■ RAW RECORDS:
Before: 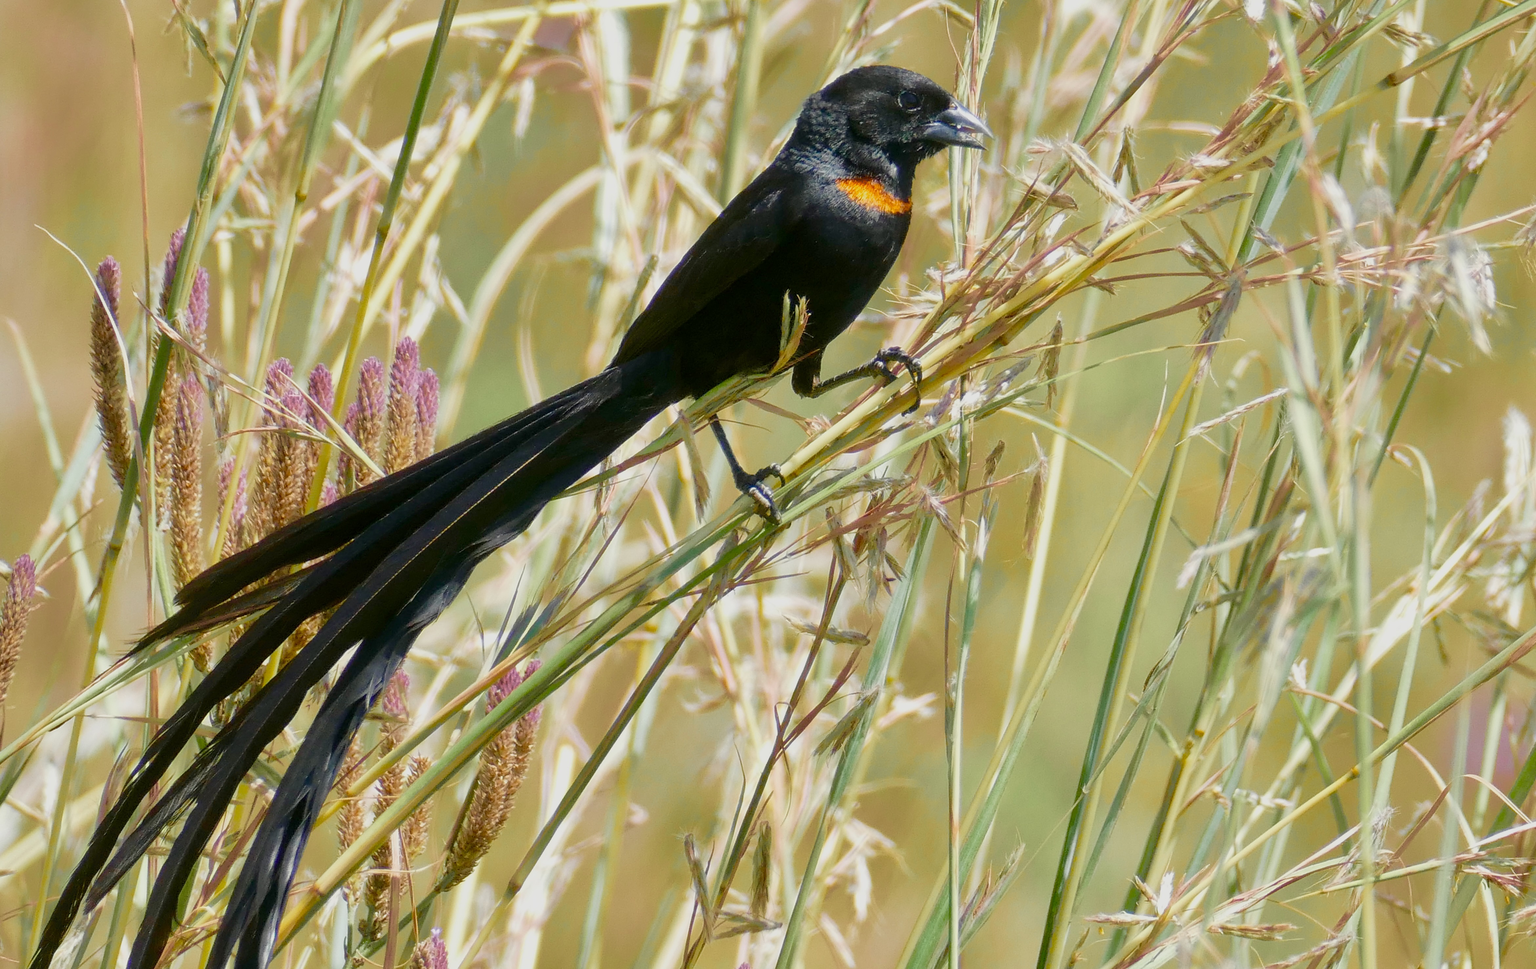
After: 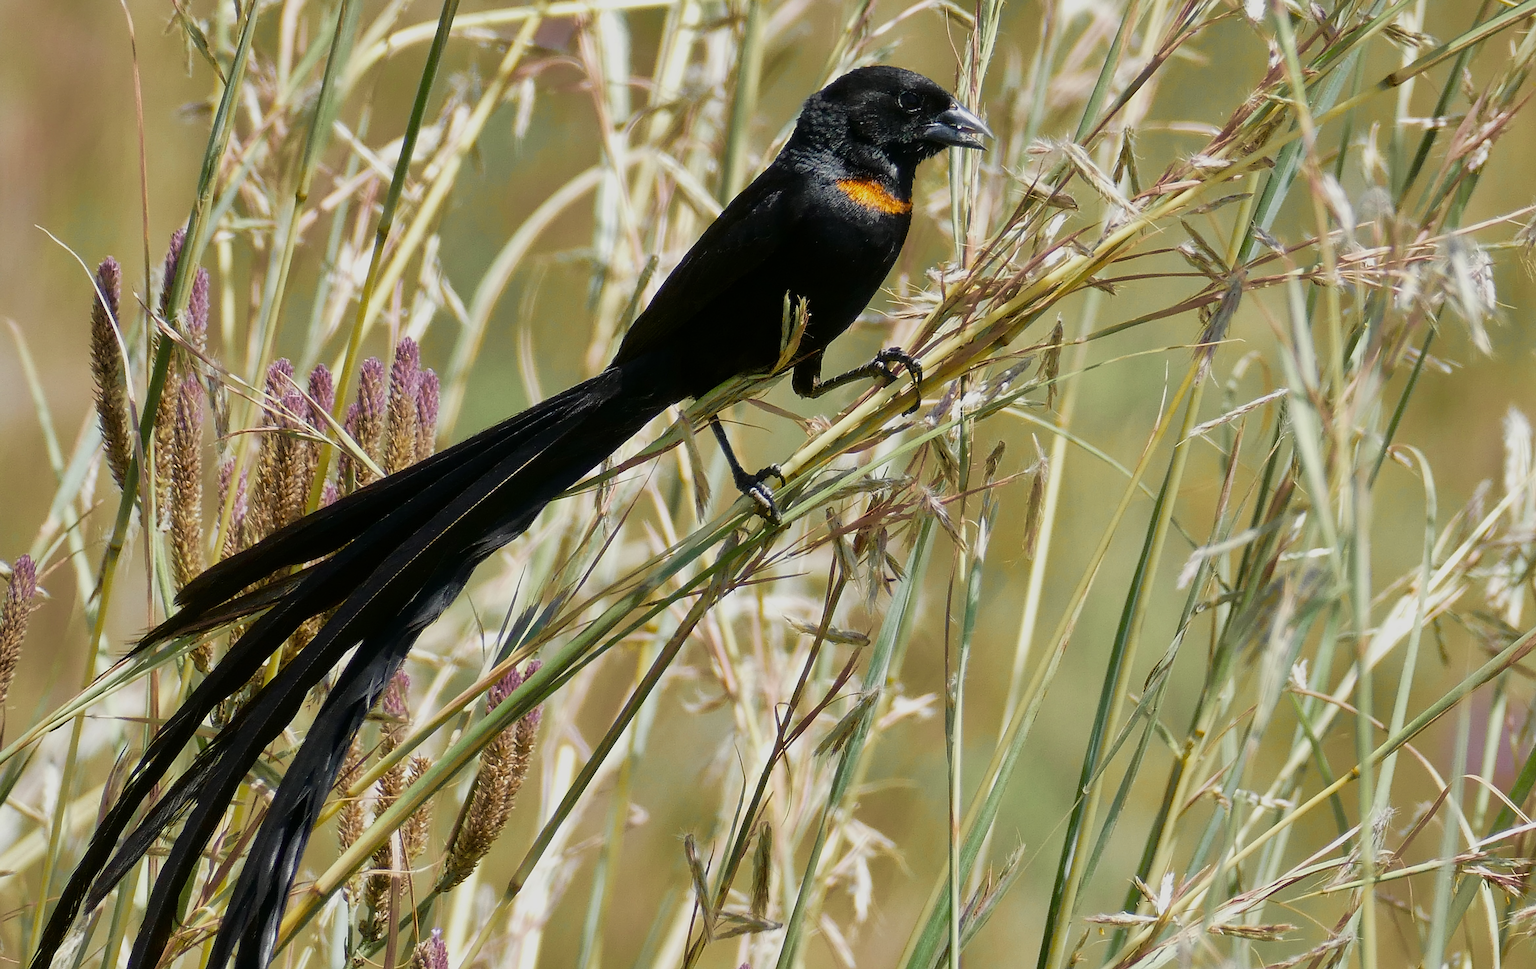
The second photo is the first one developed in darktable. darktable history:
tone curve: curves: ch0 [(0, 0) (0.153, 0.06) (1, 1)], color space Lab, linked channels, preserve colors none
sharpen: on, module defaults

■ JOB: Copy the material above line for line, leaving out the pictures.

■ ANSWER TO THE PROBLEM:
Before: 
After: 
The second photo is the first one developed in darktable. darktable history:
tone curve: curves: ch0 [(0, 0) (0.153, 0.06) (1, 1)], color space Lab, linked channels, preserve colors none
sharpen: on, module defaults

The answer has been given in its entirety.